Just one glance at the gifts on offer in this ad, and the way in which the language is couched, should leave you in no doubt that the Twenties and Thirties were a different (and some, myself included, might say a more wholesome) time.  "A real model of a dashing speed-boat -- a willow bladed cricket bat that will hit crisp fours" - you can just see young Johnny and his friends at the local park, playing a game of cricket before trying out the toy boat on the nearby pond.  And I doubt Nestlé, or anyone else for that matter, would even dream of giving away a 3" sheath knife with bars of chocolate these days!  How has it happened that in 1933 a boy can be trusted with a steel blade whereas a boy in 2011 is discouraged to go near anything remotely pointed, for fear that they might stab themselves or someone else?  The cry goes up - "Is that progress?!". 

And so we come to the zenith (or nadir, depending on your point of view) of the argument, this "unhealthy fantasy-world" that all we vintage aficionados are apparently living in.  We're all refusing to face up to the modern world and seeking "protection" in a past that never was, or was at least a lot worse than we're willing to accept.  Those of us who like to wear vintage fashions and take pride in our appearance are "wearing a disguise" so that we "don't have to engage with the world of today".  In fact, what we get up to is "a lot like a religion - taking comfort in a belief, a warming influence that provides a crutch and envelops".

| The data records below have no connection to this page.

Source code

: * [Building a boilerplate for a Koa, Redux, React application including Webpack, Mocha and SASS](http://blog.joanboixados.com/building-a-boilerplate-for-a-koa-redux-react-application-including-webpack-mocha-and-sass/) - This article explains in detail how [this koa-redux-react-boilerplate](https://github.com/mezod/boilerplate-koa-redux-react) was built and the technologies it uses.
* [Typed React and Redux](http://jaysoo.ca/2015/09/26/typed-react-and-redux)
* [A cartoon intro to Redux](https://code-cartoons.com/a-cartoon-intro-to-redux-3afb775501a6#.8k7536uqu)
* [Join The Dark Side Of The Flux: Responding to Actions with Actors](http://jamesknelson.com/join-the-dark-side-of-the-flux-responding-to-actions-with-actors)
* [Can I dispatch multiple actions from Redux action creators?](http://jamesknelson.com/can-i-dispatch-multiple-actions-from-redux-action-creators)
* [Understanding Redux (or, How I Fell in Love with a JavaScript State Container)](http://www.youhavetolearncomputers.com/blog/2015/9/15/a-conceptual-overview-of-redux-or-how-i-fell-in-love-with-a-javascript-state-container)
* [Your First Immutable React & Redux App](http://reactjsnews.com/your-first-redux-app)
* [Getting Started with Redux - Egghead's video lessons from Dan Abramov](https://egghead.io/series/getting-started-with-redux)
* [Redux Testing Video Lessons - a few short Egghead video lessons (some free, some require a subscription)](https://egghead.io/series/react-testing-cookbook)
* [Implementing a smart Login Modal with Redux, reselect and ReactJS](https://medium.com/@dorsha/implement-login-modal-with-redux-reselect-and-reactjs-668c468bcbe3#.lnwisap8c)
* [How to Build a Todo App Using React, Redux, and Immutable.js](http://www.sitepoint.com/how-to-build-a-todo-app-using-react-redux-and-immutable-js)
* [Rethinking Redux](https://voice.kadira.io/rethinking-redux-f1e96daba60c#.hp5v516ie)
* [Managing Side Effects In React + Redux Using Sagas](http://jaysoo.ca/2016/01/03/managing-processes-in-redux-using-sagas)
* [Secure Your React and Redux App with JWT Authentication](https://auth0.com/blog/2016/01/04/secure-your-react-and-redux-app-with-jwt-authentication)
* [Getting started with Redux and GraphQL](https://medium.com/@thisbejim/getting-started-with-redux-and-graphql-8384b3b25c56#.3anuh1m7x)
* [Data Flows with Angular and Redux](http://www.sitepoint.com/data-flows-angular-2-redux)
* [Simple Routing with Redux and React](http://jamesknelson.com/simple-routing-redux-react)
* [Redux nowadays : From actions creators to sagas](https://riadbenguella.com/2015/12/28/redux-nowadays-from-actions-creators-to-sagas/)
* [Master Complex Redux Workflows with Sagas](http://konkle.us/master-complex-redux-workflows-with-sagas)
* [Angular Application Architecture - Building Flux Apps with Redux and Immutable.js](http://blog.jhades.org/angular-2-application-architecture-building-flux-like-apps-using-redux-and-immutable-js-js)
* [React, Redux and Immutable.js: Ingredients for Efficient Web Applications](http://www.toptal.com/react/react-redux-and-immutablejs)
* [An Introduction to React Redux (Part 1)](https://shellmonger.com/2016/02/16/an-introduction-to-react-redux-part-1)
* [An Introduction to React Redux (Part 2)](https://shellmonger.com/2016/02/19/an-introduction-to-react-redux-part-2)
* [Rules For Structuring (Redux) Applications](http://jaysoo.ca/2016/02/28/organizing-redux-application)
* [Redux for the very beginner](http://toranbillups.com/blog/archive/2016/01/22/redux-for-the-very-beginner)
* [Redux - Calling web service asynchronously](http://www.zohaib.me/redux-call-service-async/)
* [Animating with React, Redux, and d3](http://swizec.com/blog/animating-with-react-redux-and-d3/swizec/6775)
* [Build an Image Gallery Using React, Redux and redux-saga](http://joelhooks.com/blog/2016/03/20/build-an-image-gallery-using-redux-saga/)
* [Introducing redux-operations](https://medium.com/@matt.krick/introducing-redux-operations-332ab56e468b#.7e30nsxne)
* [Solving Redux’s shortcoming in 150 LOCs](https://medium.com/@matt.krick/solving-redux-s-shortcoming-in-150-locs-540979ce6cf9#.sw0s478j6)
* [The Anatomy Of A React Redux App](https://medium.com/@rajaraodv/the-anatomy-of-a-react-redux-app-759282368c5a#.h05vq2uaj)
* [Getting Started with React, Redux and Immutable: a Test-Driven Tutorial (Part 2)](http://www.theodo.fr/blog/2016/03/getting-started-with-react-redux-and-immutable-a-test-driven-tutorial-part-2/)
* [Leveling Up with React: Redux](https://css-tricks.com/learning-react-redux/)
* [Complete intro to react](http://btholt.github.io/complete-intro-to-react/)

Well, I'm not going to get too much into the religious aspect.  It could be argued that religion and society go hand-in-glove and that the general decline in standards could be linked a more secular society.  But to say that liking vintage has a quasi-religious bent to it is missing the point.  I'm not trying to "convert" people, and I'm sure you're not either.  The wish to return to a more refined age is not a crusade, it's just good sense.  I like vintage, dress vintage and do my best to act "vintage", yes because I feel more comfortable doing so, and naturally it follows that I will have a greater affinity with my chosen time period than I do with today.  But I'm not using it as a "crutch" - if anything it's the other way around.  To a certain extent I like to think I'm using vintage to prop up a society in moral and cultural decline, and I'm sure that's at least partly the attitude of a good few others as well.  My clothes are not "a disguise" - I feel more at home in them than I've ever done in modern things, it raises the standard and encourages others to raise theirs, I like to think.  I've not been brainwashed into liking this stuff, it's come on naturally over time and in no way am I saying it is categorically better in every respect to now.  It just comes back to what I was saying earlier - you can have the best of both worlds.

So there you have it.  Are we all in fact just unoriginal nutcases who wear old clothes and wander about the place going "what ho, old chap!" and so on?  What is your reaction to this summary of our interests?